--- EXCERTO DE TEXTO ---

Antecipando as objecções do apologista da analiticidade, ele próprio sugere
que talvez a dificuldade em distinguir as afirmações analíticas das
sintéticas se prenda apenas com a vagueza da linguagem vulgar. E pergunta:
será que a distinção se torna clara numa linguagem artificial rigorosa, com
regras semânticas explícitas? Mas também aqui a resposta é negativa.

Uma regra semântica estabelece que afirmações são analíticas para uma
determinada linguagem. Graças a ela podemos dizer que tais e tais
afirmações, e apenas essas, são analíticas nessa linguagem, mas não
conseguimos dizer o que é a analiticidade. Ficamos sem saber o que é que a
regra «a afirmação A é analítica para a linguagem L» atribui à afirmação A,
a não ser incluí-la entre as afirmações analíticas de L. Isto acontece
porque da regra faz parte a palavra «analítica», a qual ainda não
conseguimos compreender. Além disso, ao utilizar a expressão «analítica
para L» não estamos a falar do mesmo que «analítica», ou sequer de
«analítica para», de maneira que estamos a explicar coisas diferentes do
pretendido. Ora, não se trata de saber o que significa «analítica para L»
mas simplesmente «analítica». De novo a analiticidade está pressuposta sem,
contudo, sabermos claramente o que significa. O significado da
analiticidade permanece obscuro.

Chegado a este ponto, Quine conclui que a distinção analítico-sintético não
pode ser devidamente clarificada, pois qualquer tentativa de clarificação
acaba por ser circular. Declara, então, que não temos boas razões para
aceitar a distinção. Mas será que temos boas razões — razões positivas —
para a rejeitar? Quine afirma que sim.

Essas razões encontram-se ligadas à sua concepção simultaneamente
behaviourista e holista do sentido. É certo que o behaviourismo não está
explicitamente formulado em Two Dogmas of Empiricism, mas não deixa de
constituir, como se verá adiante, um forte argumento contra a distinção
analítico-sintético. Em contrapartida, o argumento holista é um argumento
central do referido ensaio de Quine, embora o seu alvo imediato seja o de
desfazer o segundo dos dogmas em causa, o dogma do reducionismo. Um dogma
caro à tradição empirista, nomeadamente à teoria verificacionista, a qual
Quine toma como referência principal nas suas críticas. Todavia, a crítica
holista ao reducionismo tem implicações no abandono da dicotomia analítico-
sintético. A ideia de Quine é que os dois dogmas actuam solidariamente.

---

> **PEDIDO A**:
Transcreva do texto sobre a analiticidade o trecho que começa em "Antecipando as objecções" e termina em "resposta é negativa.".
> **PEDIDO B**:
Indique todas as expressões distintas que o texto sobre a analiticidade apresenta entre aspas angulares («»), pela ordem em que surgem pela primeira vez.

--- INFORMAÇÃO REGISTADA ---

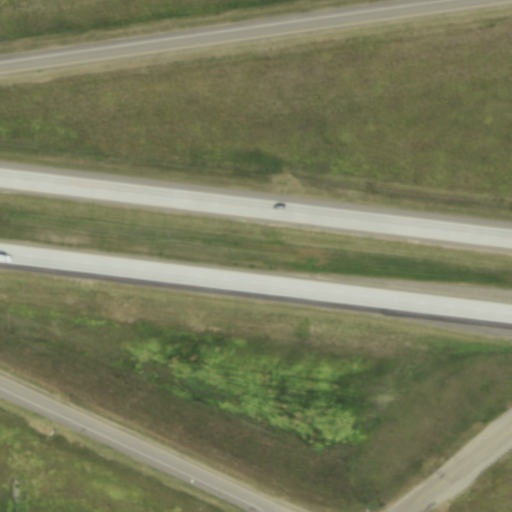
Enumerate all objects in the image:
road: (239, 33)
road: (255, 211)
road: (255, 284)
road: (135, 448)
road: (456, 469)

---

> **RESPOSTA ELABORADA A**:
Antecipando as objecções do apologista da analiticidade, ele próprio sugere
que talvez a dificuldade em distinguir as afirmações analíticas das
sintéticas se prenda apenas com a vagueza da linguagem vulgar. E pergunta:
será que a distinção se torna clara numa linguagem artificial rigorosa, com
regras semânticas explícitas? Mas também aqui a resposta é negativa.

> **RESPOSTA ELABORADA B**:
«a afirmação A é analítica para a linguagem L»
«analítica»
«analítica para L»
«analítica para»